**Assignment:**
Report every line of the entries that contains the word "positivity".

**Supplied information:**
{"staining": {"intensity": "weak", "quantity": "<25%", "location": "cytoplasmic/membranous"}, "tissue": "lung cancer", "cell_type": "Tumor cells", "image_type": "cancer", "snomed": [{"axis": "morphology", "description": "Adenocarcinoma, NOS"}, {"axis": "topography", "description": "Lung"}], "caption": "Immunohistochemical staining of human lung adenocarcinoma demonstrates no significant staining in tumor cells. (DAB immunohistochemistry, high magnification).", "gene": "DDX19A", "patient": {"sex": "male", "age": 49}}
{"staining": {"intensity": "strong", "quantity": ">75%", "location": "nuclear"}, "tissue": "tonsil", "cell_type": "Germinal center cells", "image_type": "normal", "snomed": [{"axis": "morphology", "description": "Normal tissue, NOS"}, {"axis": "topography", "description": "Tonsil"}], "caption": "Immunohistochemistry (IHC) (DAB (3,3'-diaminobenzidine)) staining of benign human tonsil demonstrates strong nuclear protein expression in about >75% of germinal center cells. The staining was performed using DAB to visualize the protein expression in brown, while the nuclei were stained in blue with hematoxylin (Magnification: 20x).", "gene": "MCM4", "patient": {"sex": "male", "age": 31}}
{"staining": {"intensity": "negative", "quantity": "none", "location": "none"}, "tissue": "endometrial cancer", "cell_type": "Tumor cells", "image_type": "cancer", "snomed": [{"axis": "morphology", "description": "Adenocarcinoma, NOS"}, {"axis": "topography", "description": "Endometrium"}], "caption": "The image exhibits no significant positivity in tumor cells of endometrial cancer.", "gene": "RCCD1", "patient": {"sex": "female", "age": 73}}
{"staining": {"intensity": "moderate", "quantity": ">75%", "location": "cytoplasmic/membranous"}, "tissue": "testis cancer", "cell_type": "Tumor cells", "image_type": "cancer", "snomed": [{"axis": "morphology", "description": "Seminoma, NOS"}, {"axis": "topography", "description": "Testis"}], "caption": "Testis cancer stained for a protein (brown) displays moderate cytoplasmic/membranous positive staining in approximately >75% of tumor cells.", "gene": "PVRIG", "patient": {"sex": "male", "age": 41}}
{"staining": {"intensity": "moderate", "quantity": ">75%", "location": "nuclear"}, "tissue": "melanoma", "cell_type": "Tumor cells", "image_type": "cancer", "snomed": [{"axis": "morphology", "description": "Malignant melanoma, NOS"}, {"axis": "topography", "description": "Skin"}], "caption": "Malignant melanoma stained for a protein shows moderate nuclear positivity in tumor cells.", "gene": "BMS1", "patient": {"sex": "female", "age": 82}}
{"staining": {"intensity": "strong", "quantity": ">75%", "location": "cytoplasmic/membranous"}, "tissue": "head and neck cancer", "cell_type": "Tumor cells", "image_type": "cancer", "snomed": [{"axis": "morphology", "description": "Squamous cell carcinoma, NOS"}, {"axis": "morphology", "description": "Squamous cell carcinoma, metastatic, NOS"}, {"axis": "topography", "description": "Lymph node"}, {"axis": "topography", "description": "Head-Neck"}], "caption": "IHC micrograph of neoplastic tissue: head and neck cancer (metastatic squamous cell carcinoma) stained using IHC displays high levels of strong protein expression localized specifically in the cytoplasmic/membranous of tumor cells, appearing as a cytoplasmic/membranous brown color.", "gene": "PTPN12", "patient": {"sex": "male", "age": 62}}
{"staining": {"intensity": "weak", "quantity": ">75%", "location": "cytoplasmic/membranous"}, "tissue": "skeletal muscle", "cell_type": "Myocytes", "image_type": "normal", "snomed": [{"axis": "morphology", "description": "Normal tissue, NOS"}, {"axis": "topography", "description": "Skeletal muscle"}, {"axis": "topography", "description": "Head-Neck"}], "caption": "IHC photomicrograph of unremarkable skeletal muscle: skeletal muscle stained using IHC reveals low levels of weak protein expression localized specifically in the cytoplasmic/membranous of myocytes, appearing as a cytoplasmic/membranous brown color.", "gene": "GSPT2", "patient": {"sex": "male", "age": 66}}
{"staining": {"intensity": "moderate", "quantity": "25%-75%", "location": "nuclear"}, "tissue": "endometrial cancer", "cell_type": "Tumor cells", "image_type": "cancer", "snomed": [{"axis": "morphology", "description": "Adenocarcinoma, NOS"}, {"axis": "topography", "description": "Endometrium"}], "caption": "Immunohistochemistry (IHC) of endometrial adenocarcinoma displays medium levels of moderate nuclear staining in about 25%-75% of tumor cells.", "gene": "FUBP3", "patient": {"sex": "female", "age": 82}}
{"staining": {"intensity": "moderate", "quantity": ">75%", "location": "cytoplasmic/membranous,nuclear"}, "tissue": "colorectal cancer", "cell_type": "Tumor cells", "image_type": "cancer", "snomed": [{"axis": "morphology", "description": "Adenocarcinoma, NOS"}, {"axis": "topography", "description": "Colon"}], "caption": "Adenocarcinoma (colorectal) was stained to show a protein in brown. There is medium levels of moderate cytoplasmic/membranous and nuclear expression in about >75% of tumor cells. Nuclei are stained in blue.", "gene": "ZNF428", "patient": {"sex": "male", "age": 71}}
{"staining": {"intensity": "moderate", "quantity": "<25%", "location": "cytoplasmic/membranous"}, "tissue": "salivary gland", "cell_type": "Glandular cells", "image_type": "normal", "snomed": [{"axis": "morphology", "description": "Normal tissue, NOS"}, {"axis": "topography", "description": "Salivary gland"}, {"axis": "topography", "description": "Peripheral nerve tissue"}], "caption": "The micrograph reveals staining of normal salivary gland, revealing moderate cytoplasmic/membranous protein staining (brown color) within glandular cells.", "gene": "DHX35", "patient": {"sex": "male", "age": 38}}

**Response area:**
{"staining": {"intensity": "negative", "quantity": "none", "location": "none"}, "tissue": "endometrial cancer", "cell_type": "Tumor cells", "image_type": "cancer", "snomed": [{"axis": "morphology", "description": "Adenocarcinoma, NOS"}, {"axis": "topography", "description": "Endometrium"}], "caption": "The image exhibits no significant positivity in tumor cells of endometrial cancer.", "gene": "RCCD1", "patient": {"sex": "female", "age": 73}}
{"staining": {"intensity": "moderate", "quantity": ">75%", "location": "nuclear"}, "tissue": "melanoma", "cell_type": "Tumor cells", "image_type": "cancer", "snomed": [{"axis": "morphology", "description": "Malignant melanoma, NOS"}, {"axis": "topography", "description": "Skin"}], "caption": "Malignant melanoma stained for a protein shows moderate nuclear positivity in tumor cells.", "gene": "BMS1", "patient": {"sex": "female", "age": 82}}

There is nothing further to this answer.